WORK REQUEST: Could you copy the records below exactly, leaving out any pictures?

Stored items from a collection:
-=-=-=-=-

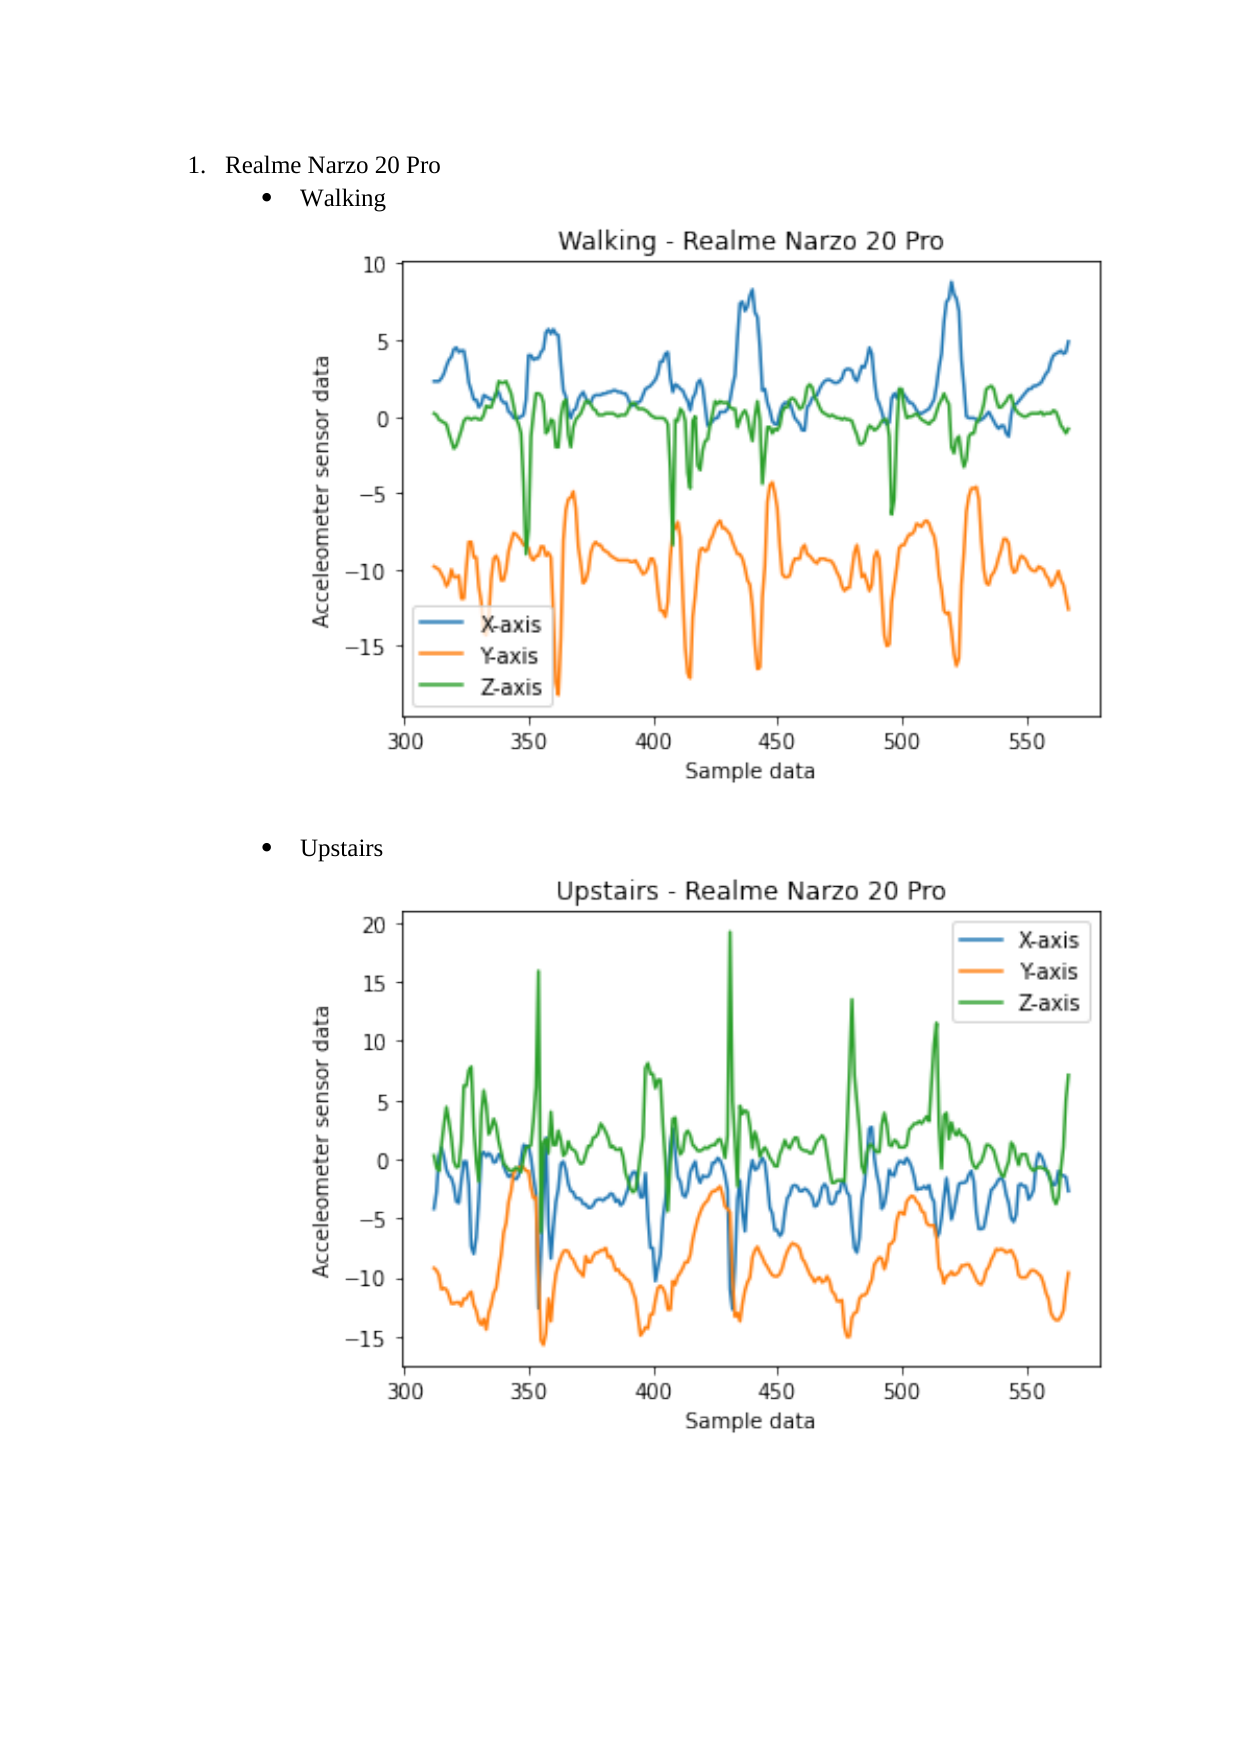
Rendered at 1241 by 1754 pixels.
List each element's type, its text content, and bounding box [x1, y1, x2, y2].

list Walking [262, 183, 1090, 212]
list Upstairs [262, 833, 1090, 862]
picture [300, 216, 1114, 796]
list Realme Narzo 20 Pro [187, 150, 1090, 179]
picture [300, 866, 1114, 1446]
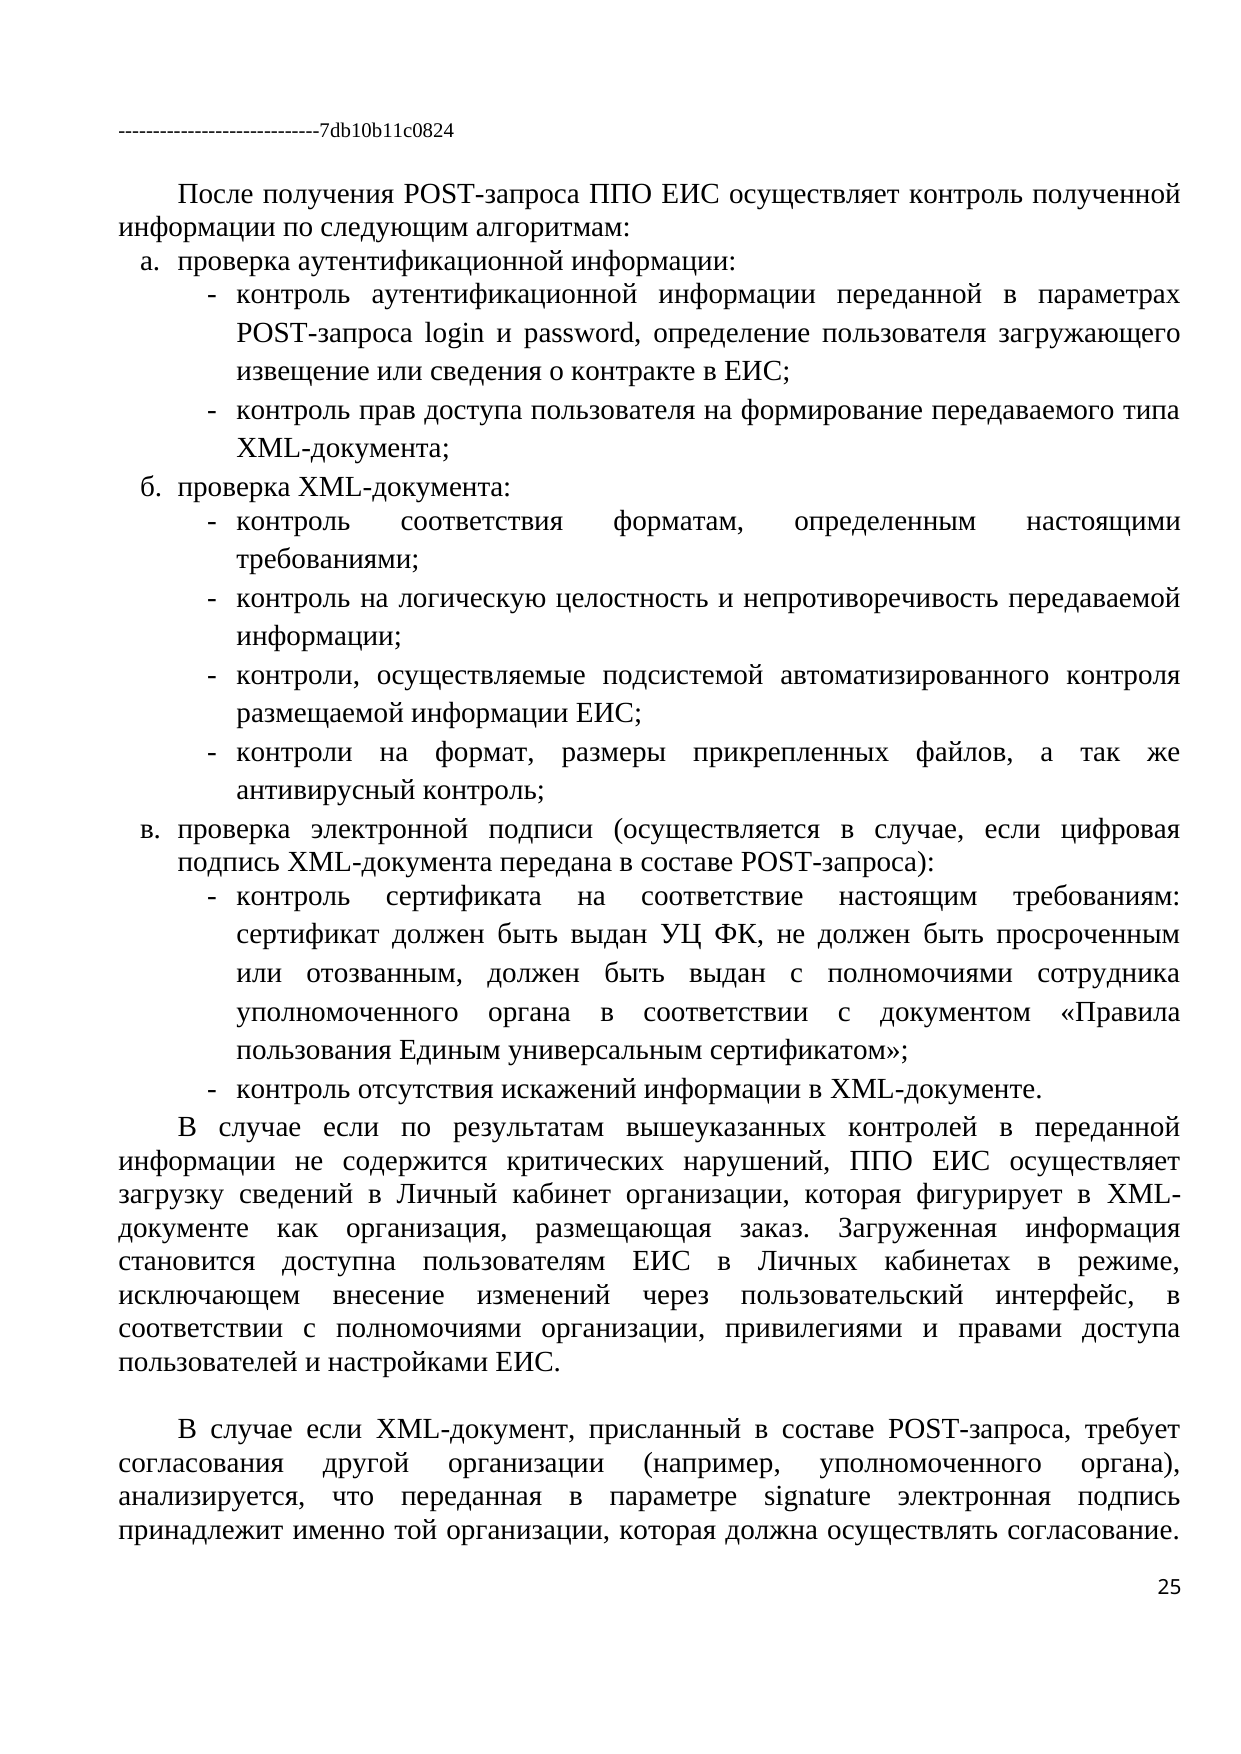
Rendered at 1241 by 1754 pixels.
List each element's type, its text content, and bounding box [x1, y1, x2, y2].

list контроль прав доступа пользователя на формирование передаваемого типа XML-документа; [207, 392, 1181, 464]
list контроли на формат, размеры прикрепленных файлов, а так же антивирусный контроль; [207, 734, 1181, 806]
list контроли, осуществляемые подсистемой автоматизированного контроля размещаемой информации ЕИС; [207, 657, 1181, 729]
list контроль аутентификационной информации переданной в параметрах POST-запроса login и password, определение пользователя загружающего извещение или сведения о контракте в ЕИС; [207, 276, 1181, 387]
list проверка XML-документа: [140, 469, 1181, 503]
list проверка аутентификационной информации: [140, 243, 1181, 276]
text После получения POST-запроса ППО ЕИС осуществляет контроль полученной информации по следующим алгоритмам: [118, 176, 1181, 243]
list контроль на логическую целостность и непротиворечивость передаваемой информации; [207, 580, 1181, 652]
list проверка электронной подписи (осуществляется в случае, если цифровая подпись XML-документа передана в составе POST-запроса): [140, 811, 1181, 878]
list контроль сертификата на соответствие настоящим требованиям: сертификат должен быть выдан УЦ ФК, не должен быть просроченным или отозванным, должен быть выдан с полномочиями сотрудника уполномоченного органа в соответствии с документом «Правила пользования Единым универсальным сертификатом»; [207, 878, 1181, 1066]
text В случае если по результатам вышеуказанных контролей в переданной информации не содержится критических нарушений, ППО ЕИС осуществляет загрузку сведений в Личный кабинет организации, которая фигурирует в XML-документе как организация, размещающая заказ. Загруженная информация становится доступна пользователям ЕИС в Личных кабинетах в режиме, исключающем внесение изменений через пользовательский интерфейс, в соответствии с полномочиями организации, привилегиями и правами доступа пользователей и настройками ЕИС. [118, 1109, 1181, 1378]
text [118, 118, 1181, 142]
list контроль соответствия форматам, определенным настоящими требованиями; [207, 503, 1181, 575]
list контроль отсутствия искажений информации в XML-документе. [207, 1071, 1181, 1104]
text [118, 1411, 1181, 1545]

-=-=-=-=-

EXERCISE OUTPUT:
Rendered at 1241 by 1754 pixels.
List each element's type, its text content, and bounding box [x1, y1, x2, y2].

list Walking [262, 183, 1090, 212]
list Upstairs [262, 833, 1090, 862]
picture [300, 216, 1114, 796]
list Realme Narzo 20 Pro [187, 150, 1090, 179]
picture [300, 866, 1114, 1446]
Rendered at 1241 by 1754 pixels.
List each element's type, its text content, and bounding box [x1, y1, x2, y2].

list контроль прав доступа пользователя на формирование передаваемого типа XML-документа; [207, 392, 1181, 464]
list контроли на формат, размеры прикрепленных файлов, а так же антивирусный контроль; [207, 734, 1181, 806]
list контроли, осуществляемые подсистемой автоматизированного контроля размещаемой информации ЕИС; [207, 657, 1181, 729]
list контроль аутентификационной информации переданной в параметрах POST-запроса login и password, определение пользователя загружающего извещение или сведения о контракте в ЕИС; [207, 276, 1181, 387]
list проверка XML-документа: [140, 469, 1181, 503]
list проверка аутентификационной информации: [140, 243, 1181, 276]
text После получения POST-запроса ППО ЕИС осуществляет контроль полученной информации по следующим алгоритмам: [118, 176, 1181, 243]
list контроль на логическую целостность и непротиворечивость передаваемой информации; [207, 580, 1181, 652]
list проверка электронной подписи (осуществляется в случае, если цифровая подпись XML-документа передана в составе POST-запроса): [140, 811, 1181, 878]
list контроль сертификата на соответствие настоящим требованиям: сертификат должен быть выдан УЦ ФК, не должен быть просроченным или отозванным, должен быть выдан с полномочиями сотрудника уполномоченного органа в соответствии с документом «Правила пользования Единым универсальным сертификатом»; [207, 878, 1181, 1066]
text В случае если по результатам вышеуказанных контролей в переданной информации не содержится критических нарушений, ППО ЕИС осуществляет загрузку сведений в Личный кабинет организации, которая фигурирует в XML-документе как организация, размещающая заказ. Загруженная информация становится доступна пользователям ЕИС в Личных кабинетах в режиме, исключающем внесение изменений через пользовательский интерфейс, в соответствии с полномочиями организации, привилегиями и правами доступа пользователей и настройками ЕИС. [118, 1109, 1181, 1378]
text [118, 118, 1181, 142]
list контроль соответствия форматам, определенным настоящими требованиями; [207, 503, 1181, 575]
list контроль отсутствия искажений информации в XML-документе. [207, 1071, 1181, 1104]
text [118, 1411, 1181, 1545]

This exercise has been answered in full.